→ **Reading text**:
##############################

So far this year, 293 brush fires were reported, down 45 percent from the 537 reported in the same period last year, according to the Honolulu Fire Department.
"It's a lot wetter this year, which has slowed down the number of brush fires we've had," said fire Capt. Kenison Tejada.
Still, the pace has picked up this month. There have been 142 brush fires for July so far, nearly half the year-to-date total.
Yesterday, firefighters battled at least seven brush fires. The largest one was in Kunia, threatening native plants and animals, including the endangered elepaio bird, of which there are fewer than 1,000 on Oahu.
The fire consumed more than 30 acres as of yesterday afternoon and continued to head into the mountains pushed by a stiff wind, fire Capt. Emmit Kane said.
Because firetrucks could not reach the area, about 25 city and 25 federal firefighters had to cut a fire line with picks and shovels to impede the fire, Kane said.
A Honolulu Fire Department helicopter and a Marine helicopter dropped buckets of water, but the fire continued to rage into valleys.
The fire began in the grassy fields just beyond the pineapple fields across from Hawaii Country Club on Kunia Road. The fields could not be reached by firetrucks.
Police arrested five teenagers ranging in age from 14 to 17 for trespassing.
Del Monte workers stopped the teens, who were reportedly seen coming out of a back field, police said.
Police, however, have not linked the teens -- residents of Honolulu, Wahiawa and Pearl City -- to the fire.

##############################

Saved entries
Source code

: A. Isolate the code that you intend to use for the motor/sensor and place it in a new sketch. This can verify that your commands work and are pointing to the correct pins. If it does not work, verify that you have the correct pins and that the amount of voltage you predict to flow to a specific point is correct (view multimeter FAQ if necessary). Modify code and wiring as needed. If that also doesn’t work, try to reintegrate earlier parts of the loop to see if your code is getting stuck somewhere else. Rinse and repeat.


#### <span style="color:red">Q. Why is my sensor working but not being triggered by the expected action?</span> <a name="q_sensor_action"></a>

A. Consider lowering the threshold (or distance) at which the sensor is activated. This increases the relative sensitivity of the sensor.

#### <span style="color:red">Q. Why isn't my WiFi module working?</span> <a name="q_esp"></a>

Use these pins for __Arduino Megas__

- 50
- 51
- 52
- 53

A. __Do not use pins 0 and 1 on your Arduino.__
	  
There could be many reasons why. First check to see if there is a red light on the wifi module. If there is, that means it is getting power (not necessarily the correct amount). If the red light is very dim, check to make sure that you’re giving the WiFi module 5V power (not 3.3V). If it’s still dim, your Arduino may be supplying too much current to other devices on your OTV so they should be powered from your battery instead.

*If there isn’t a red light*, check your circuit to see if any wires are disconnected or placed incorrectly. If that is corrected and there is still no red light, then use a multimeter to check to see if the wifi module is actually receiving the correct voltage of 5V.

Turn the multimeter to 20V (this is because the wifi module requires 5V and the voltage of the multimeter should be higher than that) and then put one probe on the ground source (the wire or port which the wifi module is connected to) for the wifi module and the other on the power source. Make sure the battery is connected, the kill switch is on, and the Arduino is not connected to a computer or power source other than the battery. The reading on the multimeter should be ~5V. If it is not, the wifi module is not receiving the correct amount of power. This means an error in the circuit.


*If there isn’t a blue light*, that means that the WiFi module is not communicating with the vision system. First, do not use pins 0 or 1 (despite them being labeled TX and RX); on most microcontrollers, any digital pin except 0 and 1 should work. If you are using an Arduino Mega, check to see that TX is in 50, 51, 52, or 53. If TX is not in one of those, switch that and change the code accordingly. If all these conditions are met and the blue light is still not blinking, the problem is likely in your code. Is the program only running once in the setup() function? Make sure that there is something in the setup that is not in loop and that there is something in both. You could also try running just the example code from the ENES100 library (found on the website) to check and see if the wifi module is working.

##############################

→ **What you are asked to do**:
Continue the Oahu brush fire report from where it stops.

→ **Exercise response**:
The fire struck the southern portion of the Honouliuli Nature Preserve and burned non-native trees including eucalyptus trees, said Pauline Sato, Oahu program director of the Nature Conservancy.
The preserve, managed by the Nature Conservancy, contains a diverse native forest, with a variety of species and pockets of rare and endangered plants, snails, insects and birds.
"We don't think it's reached the elepaio habitat," Sato said yesterday afternoon. If the fire spreads to a higher elevation and moves north, it could threaten the habitat of these rare plant and animal species, she added.
"Once the fire gets in a gully or gulch, it can really take off," she said.
Kane said the fire had been moving north.
Firefighters also battled three brush fires along Franklin D. Roosevelt Avenue in Kalaeloa which were brought under control.
In the mountains above Kahuku, a utility pole fell yesterday, creating sparks that caused a small brush fire. The fire affected power to the Comsat facility, said Jose Dizon, Hawaiian Electric Co. spokesman.